● WHAT IS ASKED: Locate each line in the listing below that contains the string "extrude", and copy those lines out in full.

### THE RECORDS

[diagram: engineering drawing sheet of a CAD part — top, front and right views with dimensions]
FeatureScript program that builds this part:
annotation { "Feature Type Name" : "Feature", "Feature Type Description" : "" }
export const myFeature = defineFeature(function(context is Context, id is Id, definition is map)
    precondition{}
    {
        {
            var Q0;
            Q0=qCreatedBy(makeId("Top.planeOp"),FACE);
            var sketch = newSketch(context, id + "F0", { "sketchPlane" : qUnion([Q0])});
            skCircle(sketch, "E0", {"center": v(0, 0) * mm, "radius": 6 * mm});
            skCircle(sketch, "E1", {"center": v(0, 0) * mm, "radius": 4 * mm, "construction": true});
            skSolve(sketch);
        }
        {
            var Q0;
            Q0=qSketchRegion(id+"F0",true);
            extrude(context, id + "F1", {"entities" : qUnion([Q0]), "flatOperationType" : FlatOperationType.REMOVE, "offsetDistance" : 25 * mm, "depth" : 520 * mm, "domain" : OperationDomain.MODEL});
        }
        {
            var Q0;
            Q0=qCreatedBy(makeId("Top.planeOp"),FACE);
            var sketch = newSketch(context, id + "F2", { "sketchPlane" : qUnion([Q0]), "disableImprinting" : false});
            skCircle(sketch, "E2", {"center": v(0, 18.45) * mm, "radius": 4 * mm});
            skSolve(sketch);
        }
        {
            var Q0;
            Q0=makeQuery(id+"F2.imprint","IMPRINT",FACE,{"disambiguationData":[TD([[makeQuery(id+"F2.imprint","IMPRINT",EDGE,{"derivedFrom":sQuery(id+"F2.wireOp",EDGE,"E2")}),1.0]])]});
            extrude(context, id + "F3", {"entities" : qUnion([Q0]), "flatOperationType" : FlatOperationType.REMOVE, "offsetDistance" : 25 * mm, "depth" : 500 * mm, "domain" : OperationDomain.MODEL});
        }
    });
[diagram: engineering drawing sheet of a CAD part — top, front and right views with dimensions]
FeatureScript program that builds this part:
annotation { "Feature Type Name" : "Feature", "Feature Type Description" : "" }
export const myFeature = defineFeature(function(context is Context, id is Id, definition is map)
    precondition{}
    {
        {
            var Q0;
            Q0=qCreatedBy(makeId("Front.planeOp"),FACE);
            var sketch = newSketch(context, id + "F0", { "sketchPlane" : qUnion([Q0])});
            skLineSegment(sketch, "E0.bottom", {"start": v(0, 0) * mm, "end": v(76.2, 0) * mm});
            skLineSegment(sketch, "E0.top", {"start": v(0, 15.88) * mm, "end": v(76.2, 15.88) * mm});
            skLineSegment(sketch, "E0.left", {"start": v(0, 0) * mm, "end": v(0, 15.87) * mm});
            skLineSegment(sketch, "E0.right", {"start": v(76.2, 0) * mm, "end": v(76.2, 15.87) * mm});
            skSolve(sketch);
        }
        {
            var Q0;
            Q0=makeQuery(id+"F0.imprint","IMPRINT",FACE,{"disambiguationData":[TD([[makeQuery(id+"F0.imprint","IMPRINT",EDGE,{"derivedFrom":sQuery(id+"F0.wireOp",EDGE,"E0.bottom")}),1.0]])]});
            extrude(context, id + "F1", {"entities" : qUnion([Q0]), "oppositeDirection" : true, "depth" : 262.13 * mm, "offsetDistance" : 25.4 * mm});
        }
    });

######

● RESULT OF THE TASK:
            extrude(context, id + "F1", {"entities" : qUnion([Q0]), "flatOperationType" : FlatOperationType.REMOVE, "offsetDistance" : 25 * mm, "depth" : 520 * mm, "domain" : OperationDomain.MODEL});
            extrude(context, id + "F3", {"entities" : qUnion([Q0]), "flatOperationType" : FlatOperationType.REMOVE, "offsetDistance" : 25 * mm, "depth" : 500 * mm, "domain" : OperationDomain.MODEL});
            extrude(context, id + "F1", {"entities" : qUnion([Q0]), "oppositeDirection" : true, "depth" : 262.13 * mm, "offsetDistance" : 25.4 * mm});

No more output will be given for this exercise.